IAG Newsroom redesign
Enhancing IAG’s communication effectiveness
IAG is the largest general insurance company in Australia and New Zealand, selling insurance under many leading brands.
Challenge
Enhance IAG’s communication effectiveness through the Newsroom to make it easier for media and stakeholders to engage with the strategy and work.
Objectives
Redesign the Newsroom to make it more usable and engaging.
Create more flexible templates and options for publishing stories via the CMS.
Make it easier for stakeholders to share stories with their networks.
Improve options for media to engage with IAG and find the information they need on breaking news.
My role
Lead UX/UI
Duration
3 months (2020)
Team
I worked with a PO, developers and business analysts.
This was my first project at IAG leading UX (as well as UI, but I had done that before). I paid attention to following UX steps and methodology.
UX/UI process
Research
Site analytics
Site audit
Customer interviews
Competitor analysis
Prototype and test
User goals
Hypotheses
Prototype
Usability testing
Design and deliver
UI style guide
UI shared components
UI page templates
Developer handover and design QA
Research
Analytics
Reviewing the current site analytics showed very few people visit the News & Events page, and most visitors journeys are direct to one story and then off the site.
Key findings:
Most newsroom traffic lands directly on a news story from a LinkedIn share
Most visitors view one page only (story page) then leave the site
Site audit
Collating all current pages and their purpose to understand the current IA and structure.
Key findings:
The News & Events pages are mostly dead-ends with difficult multi-step flows to find more content.
There are many double-ups in the navigation, e.g. ‘Announcements’ is another page template showing the same latest news stories in a different layout.
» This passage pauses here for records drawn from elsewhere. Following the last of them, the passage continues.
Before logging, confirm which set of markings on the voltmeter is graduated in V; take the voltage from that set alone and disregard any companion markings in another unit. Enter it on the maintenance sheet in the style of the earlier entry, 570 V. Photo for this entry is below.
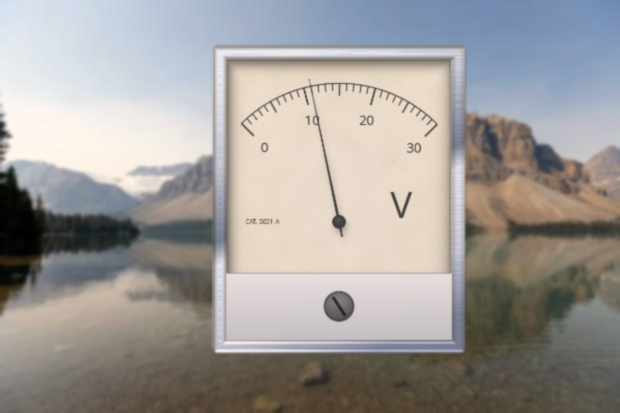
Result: 11 V
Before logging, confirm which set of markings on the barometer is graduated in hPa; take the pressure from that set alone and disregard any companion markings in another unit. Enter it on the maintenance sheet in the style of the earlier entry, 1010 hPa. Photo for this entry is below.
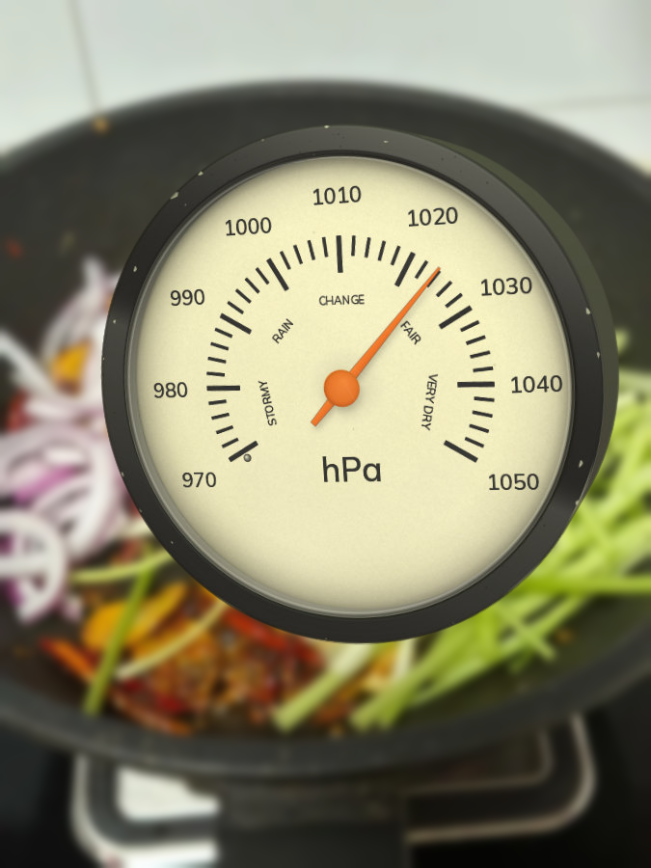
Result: 1024 hPa
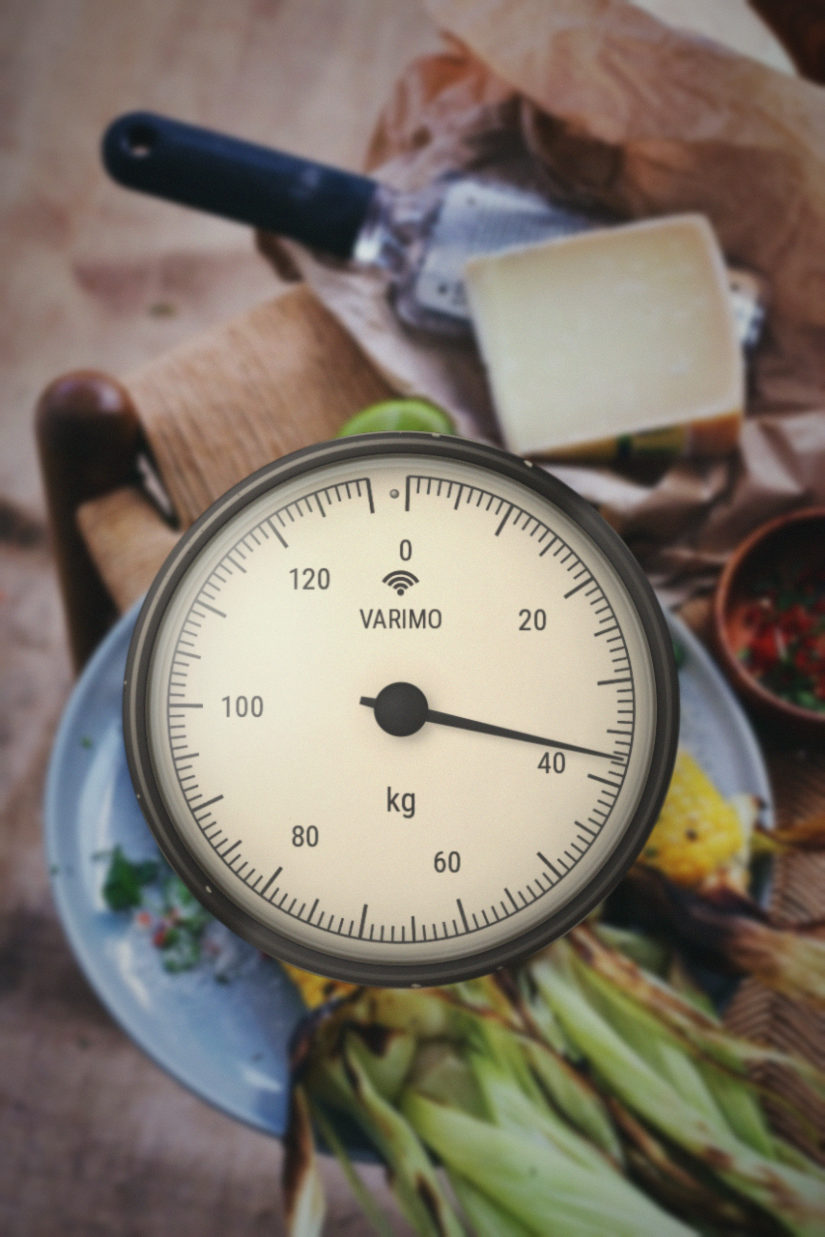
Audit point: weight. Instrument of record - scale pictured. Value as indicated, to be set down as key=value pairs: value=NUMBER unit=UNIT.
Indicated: value=37.5 unit=kg
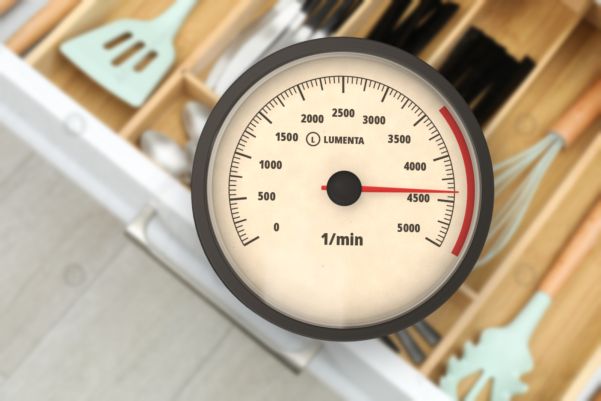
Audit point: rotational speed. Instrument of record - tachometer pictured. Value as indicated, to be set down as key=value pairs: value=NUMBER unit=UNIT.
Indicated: value=4400 unit=rpm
Image: site map mockup from the audit showing the before state
Customer interviews
6 IAG stakeholders and 4 journalists
How they currently engage with IAG’s content
What are their expectations of a news page
Their impressions of the current newsroom
How they engage with news sites more generally
Image: screenshot of raw interview synthesis
Key themes:
Competitor analysis
We reviewed competitor and adjacent news sites.
Image: Competitor analysis stakeholder presentation slides
Image: screenshot of synthesised themes
Prototype and test
User goals
We created proto-personas to communicate key goals and pain points.
Key hypotheses
Improving searchability and tagging will encourage more people to view articles on IAG’s website instead of general news sites.
Creating more paths between related content, such as suggested articles and category tags, will increase the number of articles people read in one session.
Improving story topic clarity on article lists will increase click-through rates to article pages.
Visual and content type tweaks to article pages to make them more scannable will improve audience engagement and satisfaction with our content.
Embodying IAG’s purpose on the news page will reinforce audience positive belief in IAG.
Making it easy to share articles to social media, especially LinkedIn, from the article pages will prompt people to share and increase viewership.
Making it easier to explore and find content with clear categories, navigation and hierarchy, will increase the average time a person spends on the IAG news site.
Modernising the interaction design will help people interact with the News Site more confidently.
Including tools for journalists, such as media contact links and downloads, will increase journalistic engagement with IAG content.
Mid-fidelity prototype
Testing our concepts with journalists and highly engaged stakeholders for clarity, usefulness and usability.
Image: medium-fidelity prototype for usability testing
User testing synthesis
Examples of actionable feedback included confusion around our category labelling, usability enhancements with our search feature, and clarity on which features to prioritise for journalists.
Image: Usability test report
Image: Proto-personas from a stakeholder presentation
Design and deliver
Creating a UI style guide for the IAG brand
The existing IAG website template was inconsistent and put together by different teams without design input. It wasn’t aligned with the brand style guide, and was not AA accessible. I defined the UI styles to put into our global design system for the IAG brand.
CMS components created for news story publishing
We defined a variety of styles and components for the story template to add flexibility to the layouts used to publish stories.
Story text style options:
Story image style options:
CMS components created for Corporate Affairs
We defined a variety of styles and components for the story template to add flexibility to the layouts used to publish stories.
Image: Base component styles I created designed for the IAG design system
Final thoughts
A chance to define style
Because IAG is not a consumer facing brand the website is a little neglected style-wise and not in-line with their current brand guidelines. This allowed a lot of flexibility to advise and define the visual style based off the IAG brand guidelines which will now influence site-wide iterations.
No budget means using networks
There was no allocated spend budget for testing this work as the stakeholders believed if the site was just made to look nicer then they would lift engagement. This meant being a little creative with finding test participants and hosting regular stakeholder showcases to show the value in the UX research and testing process.
No budget also means tight prioritisation
We had a lot of great ideas for the re-design features, but had to be very clear on prioritisation to deliver MVP and define future features for enhancements.